→ **Action item**: Only one stretch of the listing below is wanted. Give it again exactly, from the line with "right elbow: (375, 501)" through the line with "root of tail: (829, 467)".

→ **Dataset**:
——

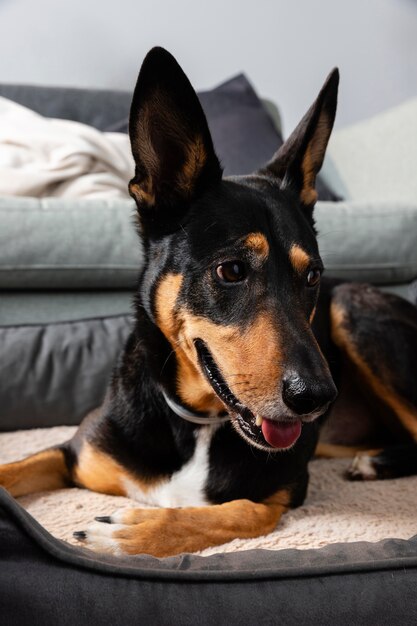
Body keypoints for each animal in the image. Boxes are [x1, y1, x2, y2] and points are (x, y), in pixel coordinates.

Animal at [0, 48, 416, 556]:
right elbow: (13, 467)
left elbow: (230, 511)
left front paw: (133, 531)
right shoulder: (74, 452)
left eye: (312, 276)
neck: (197, 421)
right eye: (232, 270)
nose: (317, 398)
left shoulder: (279, 494)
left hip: (352, 306)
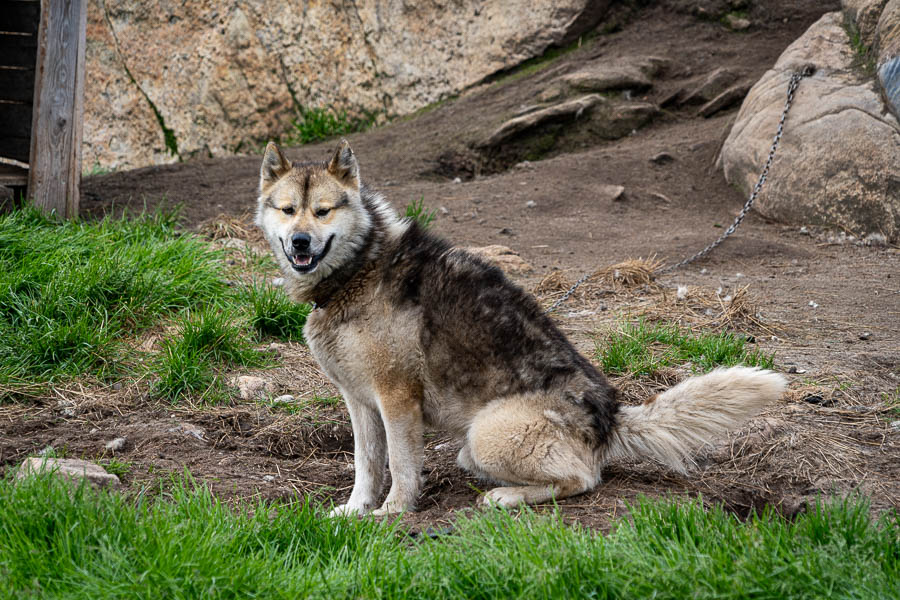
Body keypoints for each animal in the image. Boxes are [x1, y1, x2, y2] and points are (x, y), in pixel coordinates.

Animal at [255, 141, 788, 516]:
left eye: (323, 211)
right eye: (288, 210)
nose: (300, 242)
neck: (360, 269)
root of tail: (611, 418)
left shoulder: (397, 398)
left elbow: (402, 468)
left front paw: (394, 513)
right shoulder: (361, 402)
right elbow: (367, 466)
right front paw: (355, 511)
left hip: (484, 436)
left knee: (584, 480)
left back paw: (505, 498)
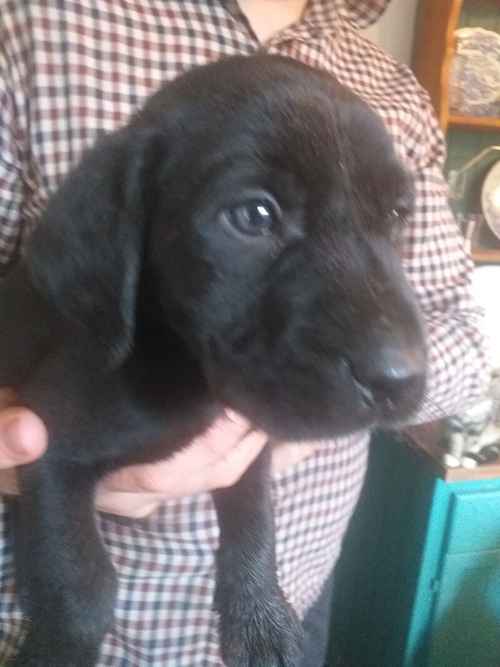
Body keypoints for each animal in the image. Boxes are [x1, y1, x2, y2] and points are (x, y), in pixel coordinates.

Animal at [0, 54, 426, 664]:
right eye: (253, 216)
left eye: (396, 215)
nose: (400, 380)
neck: (185, 371)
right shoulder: (51, 446)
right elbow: (83, 588)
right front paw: (54, 652)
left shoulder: (250, 444)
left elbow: (254, 525)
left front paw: (259, 618)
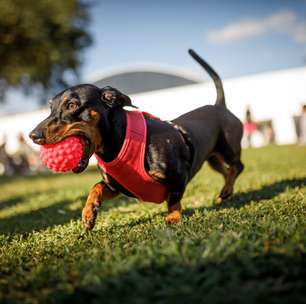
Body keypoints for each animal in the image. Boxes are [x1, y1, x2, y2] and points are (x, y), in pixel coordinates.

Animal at [28, 50, 244, 230]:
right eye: (51, 108)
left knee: (237, 167)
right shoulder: (116, 187)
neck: (118, 144)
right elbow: (96, 187)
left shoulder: (179, 175)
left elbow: (174, 198)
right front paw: (89, 214)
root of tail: (220, 106)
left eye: (72, 105)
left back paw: (226, 191)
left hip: (228, 150)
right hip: (213, 159)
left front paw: (173, 217)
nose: (33, 135)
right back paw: (224, 194)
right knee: (227, 171)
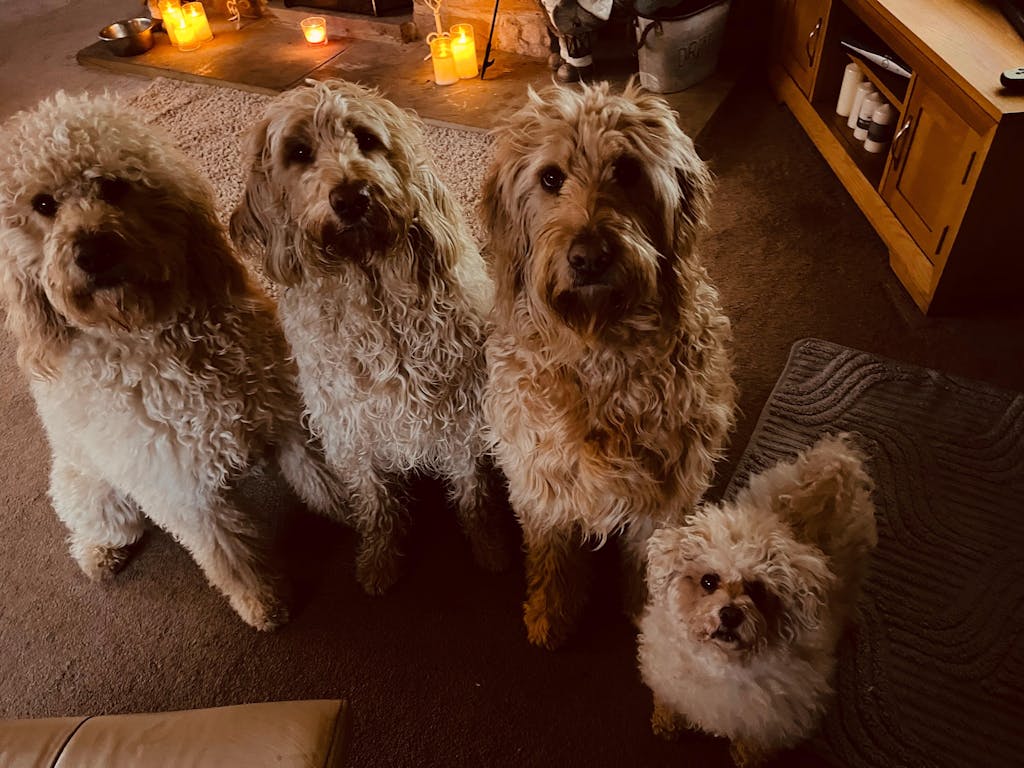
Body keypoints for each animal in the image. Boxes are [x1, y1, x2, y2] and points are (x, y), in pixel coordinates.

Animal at [0, 92, 346, 631]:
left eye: (113, 185)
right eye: (43, 204)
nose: (92, 250)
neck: (153, 336)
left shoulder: (283, 411)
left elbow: (321, 475)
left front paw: (355, 515)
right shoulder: (177, 488)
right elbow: (228, 556)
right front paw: (263, 602)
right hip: (97, 496)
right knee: (99, 527)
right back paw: (97, 555)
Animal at [230, 79, 508, 595]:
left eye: (365, 138)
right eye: (298, 152)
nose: (352, 196)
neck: (372, 290)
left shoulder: (458, 416)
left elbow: (471, 490)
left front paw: (488, 543)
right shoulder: (350, 426)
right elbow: (375, 501)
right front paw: (380, 559)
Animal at [480, 80, 736, 649]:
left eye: (627, 171)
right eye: (551, 177)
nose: (590, 257)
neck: (599, 346)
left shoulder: (667, 491)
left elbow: (651, 558)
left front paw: (649, 612)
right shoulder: (539, 476)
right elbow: (551, 553)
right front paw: (551, 612)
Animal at [638, 434, 879, 766]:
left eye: (759, 590)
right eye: (708, 581)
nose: (730, 614)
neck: (718, 666)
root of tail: (829, 467)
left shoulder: (776, 718)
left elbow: (755, 744)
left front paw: (746, 759)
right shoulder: (670, 677)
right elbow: (669, 701)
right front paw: (666, 723)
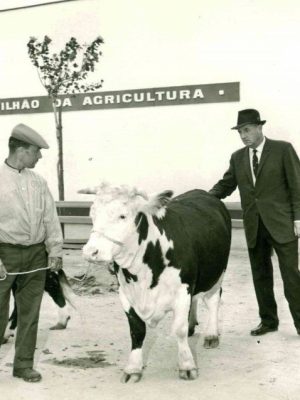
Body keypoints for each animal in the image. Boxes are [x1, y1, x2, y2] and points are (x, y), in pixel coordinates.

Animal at [80, 184, 232, 382]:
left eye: (123, 216)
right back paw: (193, 325)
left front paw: (187, 365)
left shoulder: (183, 290)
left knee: (213, 299)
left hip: (217, 273)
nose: (91, 252)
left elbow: (179, 329)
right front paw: (133, 368)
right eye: (93, 214)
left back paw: (212, 334)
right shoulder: (125, 294)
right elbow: (137, 331)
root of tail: (202, 192)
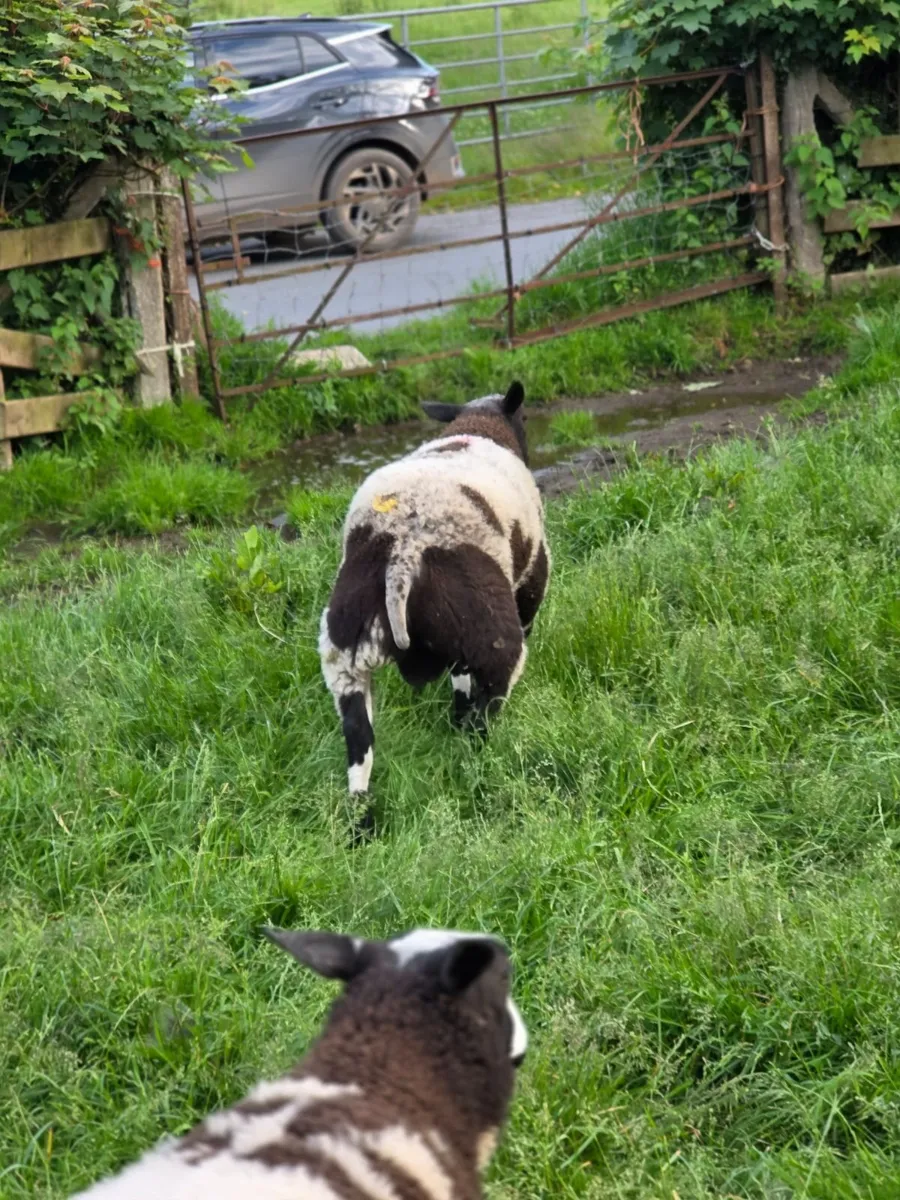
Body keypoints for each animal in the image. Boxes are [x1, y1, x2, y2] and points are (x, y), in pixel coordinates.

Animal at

——

→ **Response**:
right elbow: (375, 501)
right front paw: (380, 559)
Animal at [480, 80, 736, 649]:
left eye: (627, 171)
right eye: (551, 177)
nose: (590, 257)
neck: (599, 346)
left shoulder: (667, 491)
left elbow: (651, 558)
left front paw: (649, 612)
right shoulder: (539, 476)
right elbow: (551, 553)
right front paw: (551, 612)
Animal at [638, 434, 879, 766]:
left eye: (759, 590)
right eye: (708, 581)
nose: (730, 614)
neck: (718, 666)
root of tail: (829, 467)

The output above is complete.